- Task prompt
Will you transcribe the entries that follow, exactly and in full?

- Listed entries
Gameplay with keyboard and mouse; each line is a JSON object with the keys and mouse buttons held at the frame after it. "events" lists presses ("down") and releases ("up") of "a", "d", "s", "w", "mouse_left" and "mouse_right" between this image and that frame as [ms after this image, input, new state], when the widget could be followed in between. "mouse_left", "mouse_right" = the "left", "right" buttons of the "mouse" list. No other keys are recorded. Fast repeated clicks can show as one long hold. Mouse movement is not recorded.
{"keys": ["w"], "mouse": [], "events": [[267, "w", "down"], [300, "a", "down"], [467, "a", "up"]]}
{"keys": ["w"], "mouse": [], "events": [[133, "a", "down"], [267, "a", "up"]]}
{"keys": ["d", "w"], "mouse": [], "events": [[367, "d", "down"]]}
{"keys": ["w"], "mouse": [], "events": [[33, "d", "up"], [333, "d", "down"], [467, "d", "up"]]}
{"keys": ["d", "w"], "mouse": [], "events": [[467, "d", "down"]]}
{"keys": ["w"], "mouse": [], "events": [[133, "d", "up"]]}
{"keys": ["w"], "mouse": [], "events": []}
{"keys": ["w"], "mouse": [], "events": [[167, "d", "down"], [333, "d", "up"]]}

- Expected output
Gameplay with keyboard and mouse; each line is a JSON object with the keys and mouse buttons held at the frame after it. "events" lists presses ("down") and releases ("up") of "a", "d", "s", "w", "mouse_left" and "mouse_right" between this image and that frame as [ms after this image, input, new state], when the widget could be followed in between. "mouse_left", "mouse_right" = the "left", "right" buttons of the "mouse" list. No other keys are recorded. Fast repeated clicks can show as one long hold. Mouse movement is not recorded.
{"keys": ["w"], "mouse": [], "events": [[267, "w", "down"], [300, "a", "down"], [467, "a", "up"]]}
{"keys": ["w"], "mouse": [], "events": [[133, "a", "down"], [267, "a", "up"]]}
{"keys": ["d", "w"], "mouse": [], "events": [[367, "d", "down"]]}
{"keys": ["w"], "mouse": [], "events": [[33, "d", "up"], [333, "d", "down"], [467, "d", "up"]]}
{"keys": ["d", "w"], "mouse": [], "events": [[467, "d", "down"]]}
{"keys": ["w"], "mouse": [], "events": [[133, "d", "up"]]}
{"keys": ["w"], "mouse": [], "events": []}
{"keys": ["w"], "mouse": [], "events": [[167, "d", "down"], [333, "d", "up"]]}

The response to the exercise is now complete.